# Mefferts Teraminx ?



## Luigimamo (May 19, 2010)

Mefferts is selling a Teraminx link

Is this a MF8 or C4U ?


----------



## aronpm (May 19, 2010)

:fp

It says, right there, on the page...


----------



## Applemoes (May 19, 2010)

aronpm said:


> :fp
> 
> It says, right there, on the page...



It also says it right on the cube -.-


----------



## TheMachanga (May 19, 2010)

Applemoes said:


> aronpm said:
> 
> 
> > :fp
> ...


:fp 
It's a dodecahedron.


----------



## xXzaKerXx (May 19, 2010)

stickers can be C4U though.


----------



## qqwref (May 19, 2010)

I'm glad he's selling the mf8 one, it's definitely a better puzzle than c4u.
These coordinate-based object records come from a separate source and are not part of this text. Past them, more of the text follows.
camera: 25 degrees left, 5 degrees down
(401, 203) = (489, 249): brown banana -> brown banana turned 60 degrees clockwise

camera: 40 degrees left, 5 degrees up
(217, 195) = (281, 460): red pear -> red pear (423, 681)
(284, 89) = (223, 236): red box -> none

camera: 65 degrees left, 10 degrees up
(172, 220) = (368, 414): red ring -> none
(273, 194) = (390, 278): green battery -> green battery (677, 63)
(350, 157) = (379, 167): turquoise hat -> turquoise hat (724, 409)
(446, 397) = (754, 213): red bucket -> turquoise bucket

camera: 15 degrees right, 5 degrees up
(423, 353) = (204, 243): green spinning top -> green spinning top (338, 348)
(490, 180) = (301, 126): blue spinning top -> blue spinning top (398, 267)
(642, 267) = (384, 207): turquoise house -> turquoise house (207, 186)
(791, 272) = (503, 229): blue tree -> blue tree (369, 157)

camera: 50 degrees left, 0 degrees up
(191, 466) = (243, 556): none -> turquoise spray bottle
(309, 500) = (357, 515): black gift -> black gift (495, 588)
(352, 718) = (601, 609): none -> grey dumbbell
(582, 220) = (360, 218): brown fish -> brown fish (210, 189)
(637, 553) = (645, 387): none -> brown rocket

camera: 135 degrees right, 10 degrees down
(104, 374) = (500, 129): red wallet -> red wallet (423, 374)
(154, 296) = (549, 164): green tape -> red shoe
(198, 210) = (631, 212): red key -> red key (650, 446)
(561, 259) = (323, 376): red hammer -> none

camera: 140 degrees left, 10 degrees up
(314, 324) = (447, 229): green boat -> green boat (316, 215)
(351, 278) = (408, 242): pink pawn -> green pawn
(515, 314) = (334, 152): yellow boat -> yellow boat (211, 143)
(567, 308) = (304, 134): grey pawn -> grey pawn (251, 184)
I haven't bought one yet, but I intend to.


----------



## Luigimamo (May 21, 2010)

Applemoes said:


> aronpm said:
> 
> 
> > :fp
> ...



I knew that but I was just asking for confirmation. Sorry.


----------



## Applemoes (May 21, 2010)

Luigimamo said:


> Applemoes said:
> 
> 
> > aronpm said:
> ...



So you think that he would fake it just for the fun of it?


----------



## hic0057 (Jul 8, 2010)

Just wondering what teraminx would be better to get and where from. The C4U or the mf8 one that meffert are selling. I have heard that the C4U teraminx are quite good


----------



## uberCuber (Jul 8, 2010)

hic0057 said:


> I have heard that the C4U teraminx are quite good



*cough*




qqwref said:


> I'm glad he's selling the mf8 one, it's definitely a better puzzle than c4u.


----------



## hic0057 (Jul 8, 2010)

So I should get MF8 then


----------



## uberCuber (Jul 8, 2010)

if qq says the mf8 is better, it is


----------